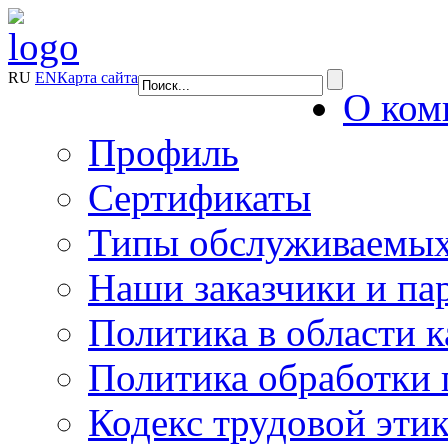
RU
EN
Карта сайта
О ком
Профиль
Сертификаты
Типы обслуживаемых
Наши заказчики и па
Политика в области к
Политика обработки
Кодекс трудовой эти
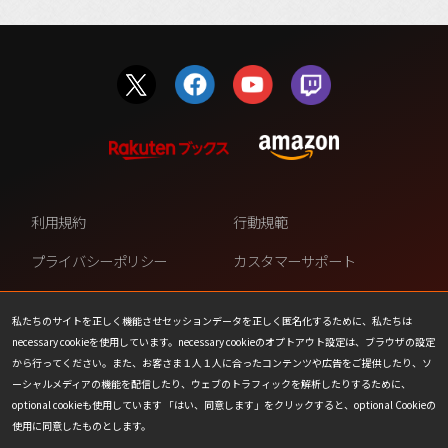
利用規約
行動規範
プライバシーポリシー
カスタマーサポート
ファンコンテンツ・ポリシー
個人情報の販売や共有を許可し
ない
私たちのサイトを正しく機能させセッションデータを正しく匿名化するために、私たちは
necessary cookieを使用しています。necessary cookieのオプトアウト設定は、ブラウザの設定
COOKIE
プレスリリース
から行ってください。また、お客さま１人１人に合ったコンテンツや広告をご提供したり、ソ
ーシャルメディアの機能を配信したり、ウェブのトラフィックを解析したりするために、
会社情報
お問い合わせ
optional cookieも使用しています 「はい、同意します」をクリックすると、optional Cookieの
使用に同意したものとします。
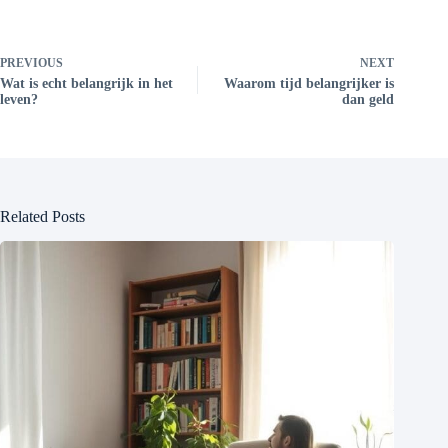
PREVIOUS
NEXT
Wat is echt belangrijk in het
Waarom tijd belangrijker is
leven?
dan geld
Related Posts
--------------------------------------------------
=== TASK GOAL ===
Render the text read from all the rows above as a single numbered list, omitting blank lines and the pictures.

=== THE COMPLETED TASK ===
1. RU
2. EN
3. Карта сайта
4. О ком
5. Профиль
6. Сертификаты
7. Типы обслуживаемых
8. Наши заказчики и па
9. Политика в области к
10. Политика обработки
11. Кодекс трудовой эти
12. 利用規約
13. 行動規範
14. プライバシーポリシー
15. カスタマーサポート
16. ファンコンテンツ・ポリシー
17. 個人情報の販売や共有を許可し
18. ない
19. 私たちのサイトを正しく機能させセッションデータを正しく匿名化するために、私たちは
20. necessary cookieを使用しています。necessary cookieのオプトアウト設定は、ブラウザの設定
21. COOKIE
22. プレスリリース
23. から行ってください。また、お客さま１人１人に合ったコンテンツや広告をご提供したり、ソ
24. ーシャルメディアの機能を配信したり、ウェブのトラフィックを解析したりするために、
25. 会社情報
26. お問い合わせ
27. optional cookieも使用しています 「はい、同意します」をクリックすると、optional Cookieの
28. 使用に同意したものとします。
29. PREVIOUS
30. NEXT
31. Wat is echt belangrijk in het
32. Waarom tijd belangrijker is
33. leven?
34. dan geld
35. Related Posts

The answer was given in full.